Subhadeep Mukhopadhyay: LP Nonparametric Dependence ModelingAbstract: The goal of this talk is to discuss a recent innovation in nonparametric depended modeling that we (Deep and Parzen) have been developing. Several applications of this theory will be presented to show how LP theory permits to design ''Single" General Algorithm that can simultaneously tackle different varieties of data types and data patterns. The connection with traditional and novel statistical methods will be mentioned. This is a joint work with Emanuel Parzen.

David Reshef: Equitability and the Maximal Information CoefficientAbstract: The maximal information coefficient (MIC) is a measure of dependence for finding the strongest pairwise relationships in a data set with many variables. MIC is useful not just for identifying deviations from statistical independence but also for the more delicate task of ranking relationships by strength, as it gives similar scores to equally noisy relationships of different types. This property, called equitability, is important when the goal is to identify a relatively small set of strongest associations as opposed to as many non-trivial associations as possible, which are often too many to sift through. In this talk, we formally define equitability, as well as redefine MIC in a parameter estimation framework and introduce new algorithms for estimating it. We also present an extensive comparison of state-of-the-art measures of dependence together with a discussion of tradeoffs to consider in choosing an appropriate measure of dependence in various settings.

Bharath Sriperumbudur: Density Estimation in Infinite Dimensional Exponential FamiliesAbstract: In this work, we consider the problem of estimating densities in an infinite dimensional exponential family indexed by functions in a reproducing kernel Hilbert space. Since standard techniques like maximum likelihood estimation (MLE) or pseudo MLE (based on the method of sieves) do not yield practically useful estimators, we propose an estimator based on the minimization of Fisher divergence, which involves solving a simple linear system. We show that the proposed estimator is consistent, and provide convergence rates under smoothness assumptions (precisely, under the assumption that the true parameter or function that generates the data generating distribution lies in the image of a certain covariance operator). We also empirically demonstrate that the proposed method outperforms the standard non-parametric kernel density estimator.
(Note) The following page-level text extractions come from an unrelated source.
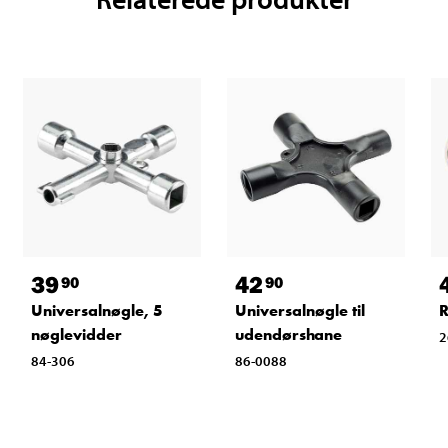
39
42
90
90
Universalnøgle, 5
Universalnøgle til
R
nøglevidder
udendørshane
2
84-306
86-0088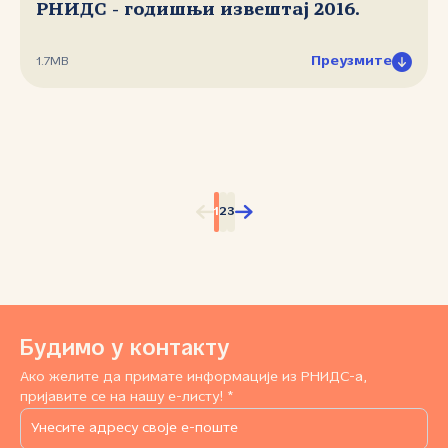
РНИДС - годишњи извештај 2016.
Преузмите
1.7MB
1
2
3
Будимо у контакту
Ако желите да примате информације из РНИДС-а,
пријавите се на нашу е-листу! *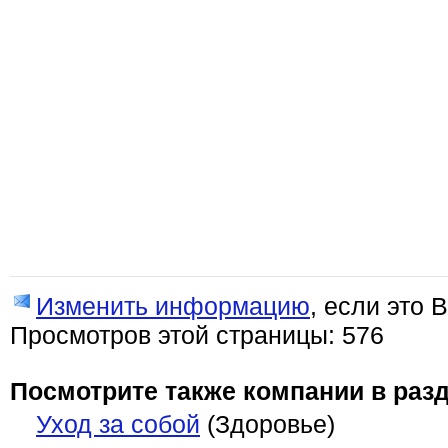
Изменить информацию
, если это 
Просмотров этой страницы: 576
Посмотрите также компании в разд
Уход за собой
(Здоровье)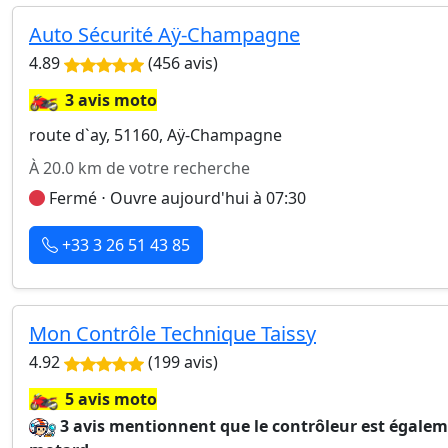
Auto Sécurité Aÿ-Champagne
4.89
(456 avis)
🏍️
3 avis moto
route d`ay, 51160, Aÿ-Champagne
À 20.0 km de votre recherche
Fermé ⋅ Ouvre aujourd'hui à 07:30
+33 3 26 51 43 85
Mon Contrôle Technique Taissy
4.92
(199 avis)
🏍️
5 avis moto
3 avis mentionnent que le contrôleur est égale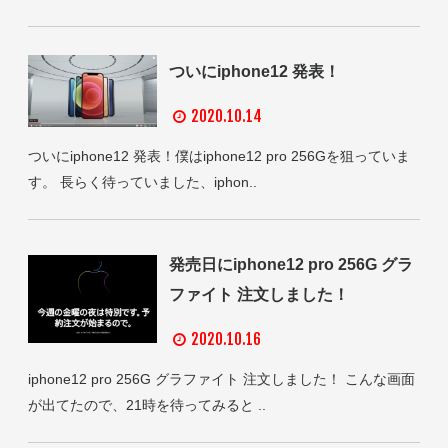
ついにiphone12 発表！
2020.10.14
ついにiphone12 発表！僕はiphone12 pro 256Gを狙っていま
す。 長らく待っていました、iphon..
発売日にiphone12 pro 256G グラ
ファイト 注文しました！
2020.10.16
iphone12 pro 256G グラファイト 注文しました！ こんな画面
が出てたので、21時を待ってみると ..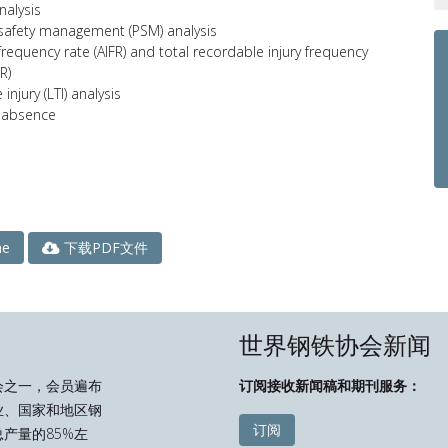
analysis
safety management (PSM) analysis
y frequency rate (AIFR) and total recordable injury frequency
R)
 injury (LTI) analysis
 absence
下载PDF文件
ne
世界钢铁协会新闻
会之一，会员遍布
订阅接收新闻稿和期刊服务：
业、国家和地区钢
订阅
产量的85%左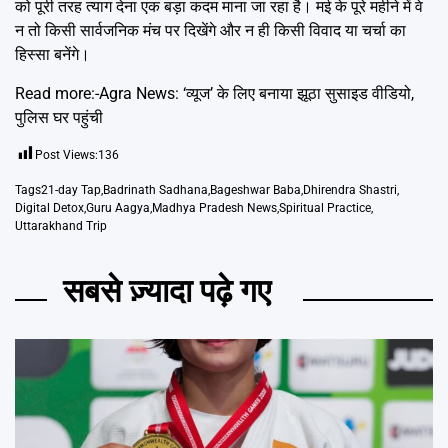
को पूरी तरह त्याग देना एक बड़ा कदम माना जा रहा है। मई के पूरे महीने में वे
न तो किसी सार्वजनिक मंच पर दिखेंगे और न ही किसी विवाद या चर्चा का
हिस्सा बनेंगे।
Read more:-
Agra News: ‘व्यूज’ के लिए
बनाया
झूठा सुसाइड वीडियो,
पुलिस घर पहुंची
Post Views:
136
Tags
21-day Tap
,
Badrinath Sadhana
,
Bageshwar Baba
,
Dhirendra Shastri
,
Digital Detox
,
Guru Aagya
,
Madhya Pradesh News
,
Spiritual Practice
,
Uttarakhand Trip
सबसे ज़्यादा पढ़े गए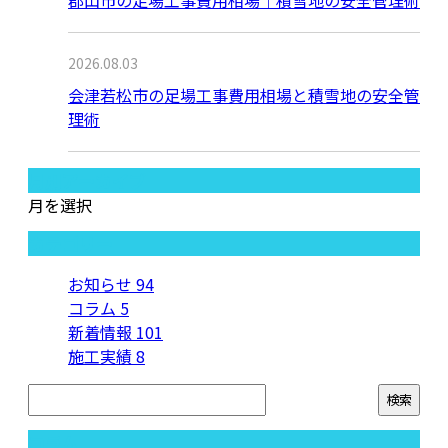
2026.08.03
会津若松市の足場工事費用相場と積雪地の安全管
理術
月別アーカイブ
月を選択
カテゴリー
お知らせ
94
コラム
5
新着情報
101
施工実績
8
コラム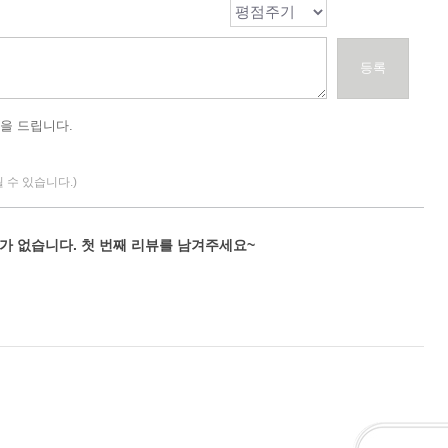
등록
을 드립니다.
될 수 있습니다.)
가 없습니다. 첫 번째 리뷰를 남겨주세요~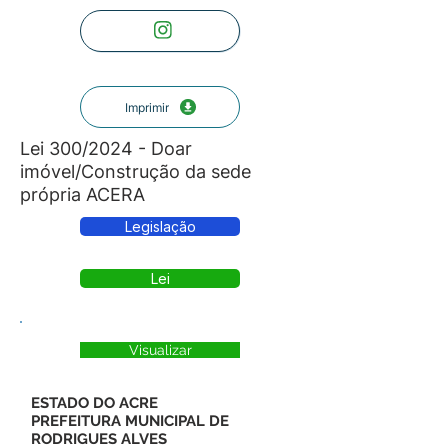
Imprimir
Lei 300/2024 - Doar
imóvel/Construção da sede
própria ACERA
Legislação
Lei
Visualizar
ESTADO DO ACRE
PREFEITURA MUNICIPAL DE
RODRIGUES ALVES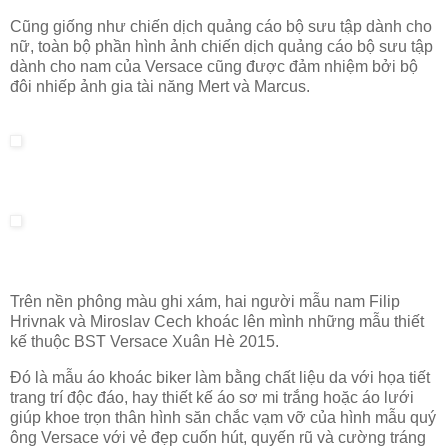
Cũng giống như chiến dịch quảng cáo bộ sưu tập dành cho
nữ, toàn bộ phần hình ảnh chiến dịch quảng cáo bộ sưu tập
dành cho nam của Versace cũng được đảm nhiệm bởi bộ
đôi nhiếp ảnh gia tài năng Mert và Marcus.
Trên nền phông màu ghi xám, hai người mẫu nam Filip
Hrivnak và Miroslav Cech khoác lên mình những mẫu thiết
kế thuộc BST Versace Xuân Hè 2015.
Đó là mẫu áo khoác biker làm bằng chất liệu da với họa tiết
trang trí độc đáo, hay thiết kế áo sơ mi trắng hoặc áo lưới
giúp khoe trọn thân hình săn chắc vạm vỡ của hình mẫu quý
ông Versace với vẻ đẹp cuốn hút, quyến rũ và cường tráng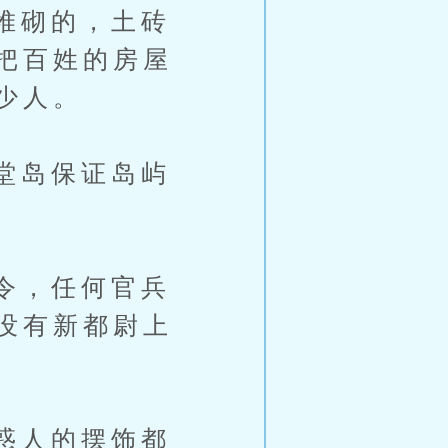
堆砌的，土砖
把百姓的房屋
少人。
堂岛保证岛屿
令，任何官兵
没有新都尉上
惑人的摆饰都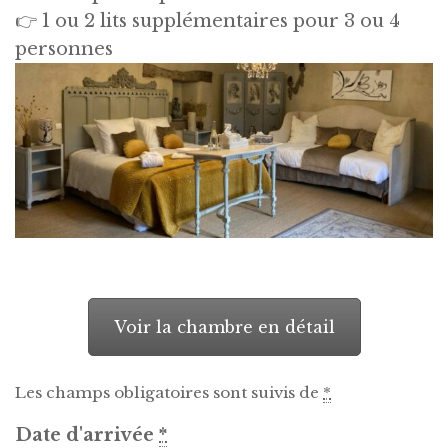
👉 1 ou 2 lits supplémentaires pour 3 ou 4
personnes
Voir la chambre en détail
Les champs obligatoires sont suivis de
*
Date d'arrivée
*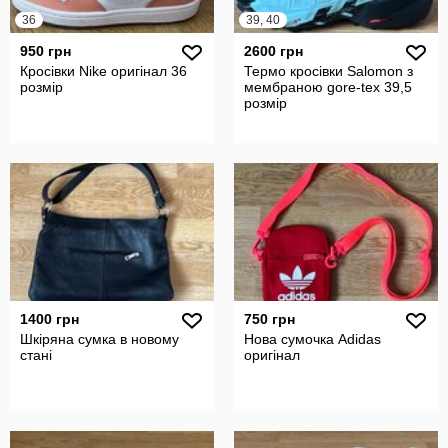
36
39, 40
950 грн
2600 грн
Кросівки Nike оригінал 36
Термо кросівки Salomon з
розмір
мембраною gore-tex 39,5
розмір
1400 грн
750 грн
Шкіряна сумка в новому
Нова сумочка Adidas
стані
оригінал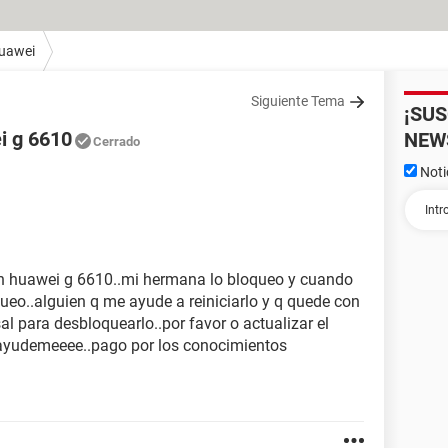
uawei
Siguiente Tema
¡SU
i g 6610
NEW
Cerrado
Noti
 un huawei g 6610..mi hermana lo bloqueo y cuando
ueo..alguien q me ayude a reiniciarlo y q quede con
sal para desbloquearlo..por favor o actualizar el
 ayudemeeee..pago por los conocimientos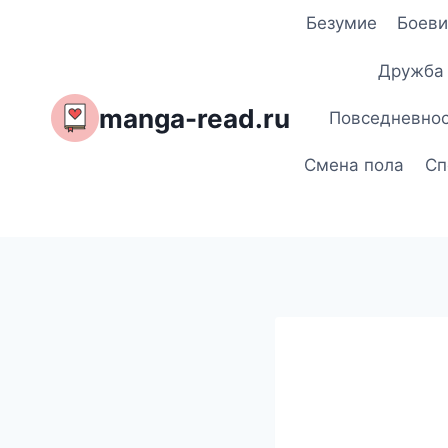
Перейти
Безумие
Боеви
к
содержимому
Дружба
manga-read.ru
Повседневно
Смена пола
Сп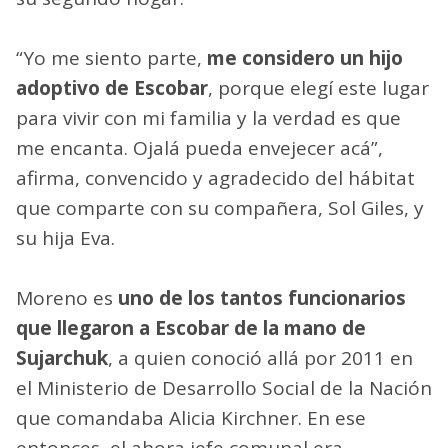
“Yo me siento parte,
me considero un hijo
adoptivo de Escobar
, porque elegí este lugar
para vivir con mi familia y la verdad es que
me encanta. Ojalá pueda envejecer acá”,
afirma, convencido y agradecido del hábitat
que comparte con su compañera, Sol Giles, y
su hija Eva.
Moreno es
uno de los tantos funcionarios
que llegaron a Escobar de la mano de
Sujarchuk
, a quien conoció allá por 2011 en
el Ministerio de Desarrollo Social de la Nación
que comandaba Alicia Kirchner. En ese
entonces, el ahora jefe comunal era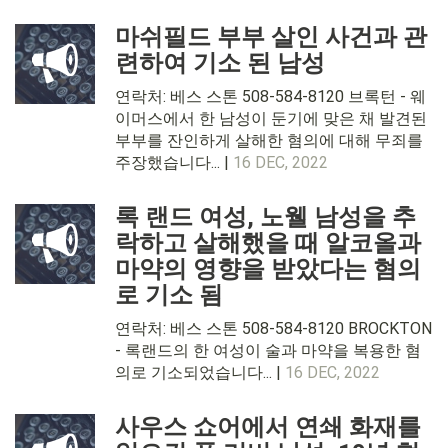
마쉬필드 부부 살인 사건과 관
련하여 기소 된 남성
연락처: 베스 스톤 508-584-8120 브록턴 - 웨
이머스에서 한 남성이 둔기에 맞은 채 발견된
부부를 잔인하게 살해한 혐의에 대해 무죄를
주장했습니다... |
16 DEC, 2022
록 랜드 여성, 노웰 남성을 추
락하고 살해했을 때 알코올과
마약의 영향을 받았다는 혐의
로 기소 됨
연락처: 베스 스톤 508-584-8120 BROCKTON
- 록랜드의 한 여성이 술과 마약을 복용한 혐
의로 기소되었습니다... |
16 DEC, 2022
사우스 쇼어에서 연쇄 화재를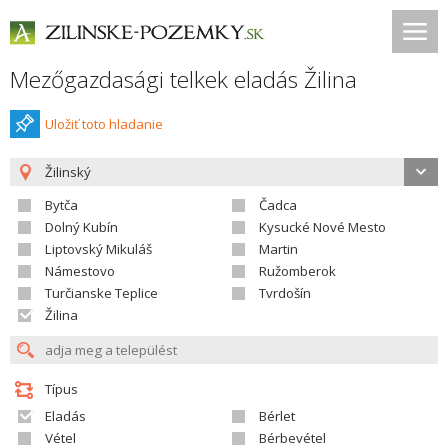
Mezőgazdasági telkek eladás Žilina
Uložiť toto hladanie
Žilinský
Bytča
Čadca
Dolný Kubín
Kysucké Nové Mesto
Liptovský Mikuláš
Martin
Námestovo
Ružomberok
Turčianske Teplice
Tvrdošín
Žilina
Típus
Eladás
Bérlet
Vétel
Bérbevétel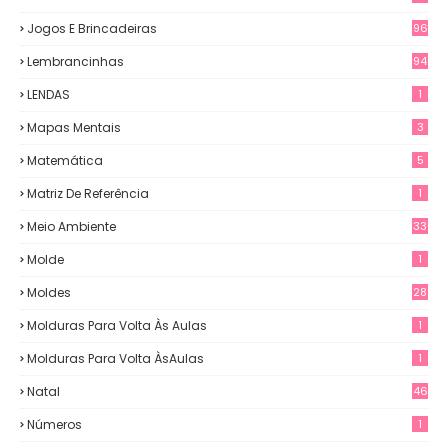
Jogos E Brincadeiras
96
Lembrancinhas
94
LENDAS
1
Mapas Mentais
3
Matemática
5
Matriz De Referência
1
Meio Ambiente
33
Molde
1
Moldes
28
Molduras Para Volta Às Aulas
1
Molduras Para Volta ÀsAulas
1
Natal
46
Números
1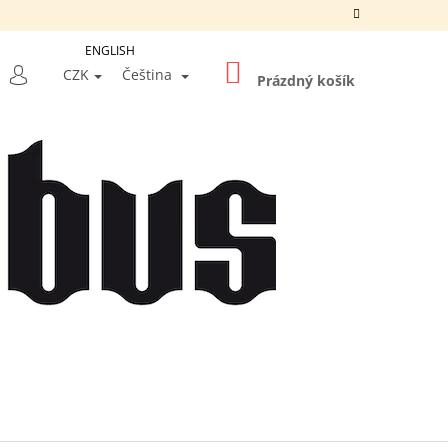
ENGLISH
NÁKUPNÍ
LEDAT
CZK
Čeština
KOŠÍK
Prázdný košík
PŘIHLÁŠENÍ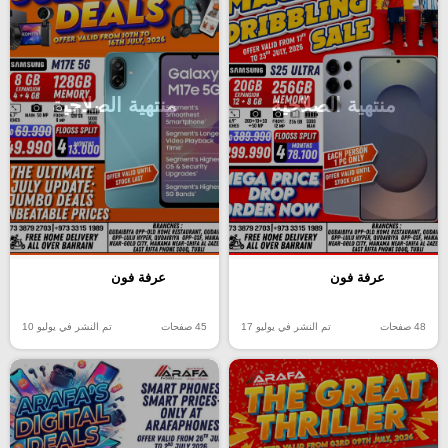
منتهية الصلاحية
منتهية الصلاحية
عرفة فون
عرفة فون
48 صفحات
تم النشر في يوليو 17
45 صفحات
تم النشر في يوليو 10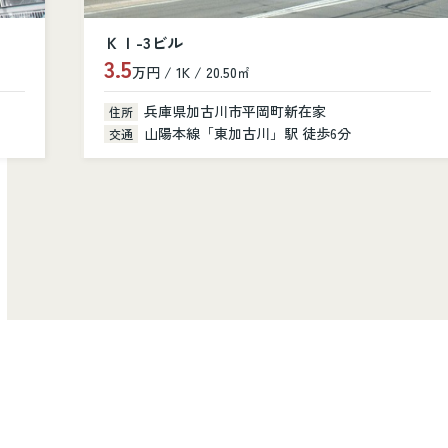
シャルニー・クレール
10.8
万円 / 3LDK / 81.40㎡
兵庫県加古川市加古川町美乃利101
住所
山陽本線「加古川」駅 徒歩14分
交通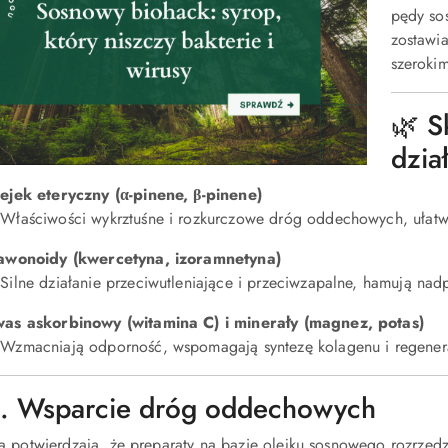
pędy so
zostawia
szerokim
🌿 S
dzia
ejek eteryczny (α-pinene, β-pinene)
Właściwości wykrztuśne i rozkurczowe dróg oddechowych, ułatwia
awonoidy (kwercetyna, izoramnetyna)
Silne działanie przeciwutleniające i przeciwzapalne, hamują nad
as askorbinowy (witamina C) i minerały (magnez, potas)
Wzmacniają odporność, wspomagają syntezę kolagenu i regenera
1. Wsparcie dróg oddechowych
 potwierdzają, że preparaty na bazie olejku sosnowego rozrzedzaj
Joint work with Kenji Fukumizu, Arthur Gretton and Aapo Hyvarinen.

Gabor Szekely: Partial Distance CorrelationAbstract: What makes partial distance correlation difficult to define? Distance correlation and dissimilarities via unbiased distance covariance estimates. My Erlangen program in statistics. An important equality: what is wrong with the Mantel test? Variable selection via partial distance correlation. Unsolved problems when 0 < dcor < 1. What is a good measure of dependence? How strong the dependence of uncorrelated variables can be? Why not maximal correlation? Dependence and complexity. Why distance correlation?